[Data records]
== Segment start ==

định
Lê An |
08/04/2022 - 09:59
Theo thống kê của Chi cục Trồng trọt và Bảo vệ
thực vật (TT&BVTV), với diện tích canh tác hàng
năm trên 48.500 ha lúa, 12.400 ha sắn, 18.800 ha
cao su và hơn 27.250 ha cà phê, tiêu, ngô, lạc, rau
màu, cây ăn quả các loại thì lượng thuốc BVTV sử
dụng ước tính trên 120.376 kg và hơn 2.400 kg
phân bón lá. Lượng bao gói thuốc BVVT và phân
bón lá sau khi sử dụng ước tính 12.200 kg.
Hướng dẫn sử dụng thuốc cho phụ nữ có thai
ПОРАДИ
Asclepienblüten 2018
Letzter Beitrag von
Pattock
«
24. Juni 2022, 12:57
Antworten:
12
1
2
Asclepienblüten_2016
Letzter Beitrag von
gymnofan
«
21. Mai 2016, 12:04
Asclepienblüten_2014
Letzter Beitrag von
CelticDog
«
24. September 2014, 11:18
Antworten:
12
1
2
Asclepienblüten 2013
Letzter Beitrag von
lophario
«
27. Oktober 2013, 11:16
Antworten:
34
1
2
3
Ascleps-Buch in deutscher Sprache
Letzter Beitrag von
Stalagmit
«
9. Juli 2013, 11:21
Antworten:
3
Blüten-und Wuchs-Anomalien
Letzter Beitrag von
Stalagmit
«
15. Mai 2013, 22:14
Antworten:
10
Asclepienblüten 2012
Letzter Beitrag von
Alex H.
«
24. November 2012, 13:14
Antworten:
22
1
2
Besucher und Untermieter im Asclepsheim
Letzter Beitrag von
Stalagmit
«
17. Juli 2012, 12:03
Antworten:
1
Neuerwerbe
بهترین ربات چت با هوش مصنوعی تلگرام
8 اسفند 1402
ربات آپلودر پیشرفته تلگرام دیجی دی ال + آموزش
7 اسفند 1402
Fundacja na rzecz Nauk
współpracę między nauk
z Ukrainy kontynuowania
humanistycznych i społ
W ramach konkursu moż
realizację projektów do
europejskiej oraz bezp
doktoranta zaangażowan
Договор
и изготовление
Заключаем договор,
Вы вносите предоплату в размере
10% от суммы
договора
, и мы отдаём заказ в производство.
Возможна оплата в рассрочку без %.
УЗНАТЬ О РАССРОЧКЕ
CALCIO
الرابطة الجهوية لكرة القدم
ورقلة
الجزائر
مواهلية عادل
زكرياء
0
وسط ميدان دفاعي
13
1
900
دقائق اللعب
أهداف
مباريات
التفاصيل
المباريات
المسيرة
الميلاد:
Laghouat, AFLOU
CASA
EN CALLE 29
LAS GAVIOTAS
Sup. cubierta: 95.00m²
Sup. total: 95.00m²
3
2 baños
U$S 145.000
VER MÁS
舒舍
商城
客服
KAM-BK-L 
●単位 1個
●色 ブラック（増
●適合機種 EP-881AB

== Segment end ==

## Action item
Return every line of the listing above unchanged, in its original order.

## Final answer
định
Lê An |
08/04/2022 - 09:59
Theo thống kê của Chi cục Trồng trọt và Bảo vệ
thực vật (TT&BVTV), với diện tích canh tác hàng
năm trên 48.500 ha lúa, 12.400 ha sắn, 18.800 ha
cao su và hơn 27.250 ha cà phê, tiêu, ngô, lạc, rau
màu, cây ăn quả các loại thì lượng thuốc BVTV sử
dụng ước tính trên 120.376 kg và hơn 2.400 kg
phân bón lá. Lượng bao gói thuốc BVVT và phân
bón lá sau khi sử dụng ước tính 12.200 kg.
Hướng dẫn sử dụng thuốc cho phụ nữ có thai
ПОРАДИ
Asclepienblüten 2018
Letzter Beitrag von
Pattock
«
24. Juni 2022, 12:57
Antworten:
12
1
2
Asclepienblüten_2016
Letzter Beitrag von
gymnofan
«
21. Mai 2016, 12:04
Asclepienblüten_2014
Letzter Beitrag von
CelticDog
«
24. September 2014, 11:18
Antworten:
12
1
2
Asclepienblüten 2013
Letzter Beitrag von
lophario
«
27. Oktober 2013, 11:16
Antworten:
34
1
2
3
Ascleps-Buch in deutscher Sprache
Letzter Beitrag von
Stalagmit
«
9. Juli 2013, 11:21
Antworten:
3
Blüten-und Wuchs-Anomalien
Letzter Beitrag von
Stalagmit
«
15. Mai 2013, 22:14
Antworten:
10
Asclepienblüten 2012
Letzter Beitrag von
Alex H.
«
24. November 2012, 13:14
Antworten:
22
1
2
Besucher und Untermieter im Asclepsheim
Letzter Beitrag von
Stalagmit
«
17. Juli 2012, 12:03
Antworten:
1
Neuerwerbe
بهترین ربات چت با هوش مصنوعی تلگرام
8 اسفند 1402
ربات آپلودر پیشرفته تلگرام دیجی دی ال + آموزش
7 اسفند 1402
Fundacja na rzecz Nauk
współpracę między nauk
z Ukrainy kontynuowania
humanistycznych i społ
W ramach konkursu moż
realizację projektów do
europejskiej oraz bezp
doktoranta zaangażowan
Договор
и изготовление
Заключаем договор,
Вы вносите предоплату в размере
10% от суммы
договора
, и мы отдаём заказ в производство.
Возможна оплата в рассрочку без %.
УЗНАТЬ О РАССРОЧКЕ
CALCIO
الرابطة الجهوية لكرة القدم
ورقلة
الجزائر
مواهلية عادل
زكرياء
0
وسط ميدان دفاعي
13
1
900
دقائق اللعب
أهداف
مباريات
التفاصيل
المباريات
المسيرة
الميلاد:
Laghouat, AFLOU
CASA
EN CALLE 29
LAS GAVIOTAS
Sup. cubierta: 95.00m²
Sup. total: 95.00m²
3
2 baños
U$S 145.000
VER MÁS
舒舍
商城
客服
KAM-BK-L 
●単位 1個
●色 ブラック（増
●適合機種 EP-881AB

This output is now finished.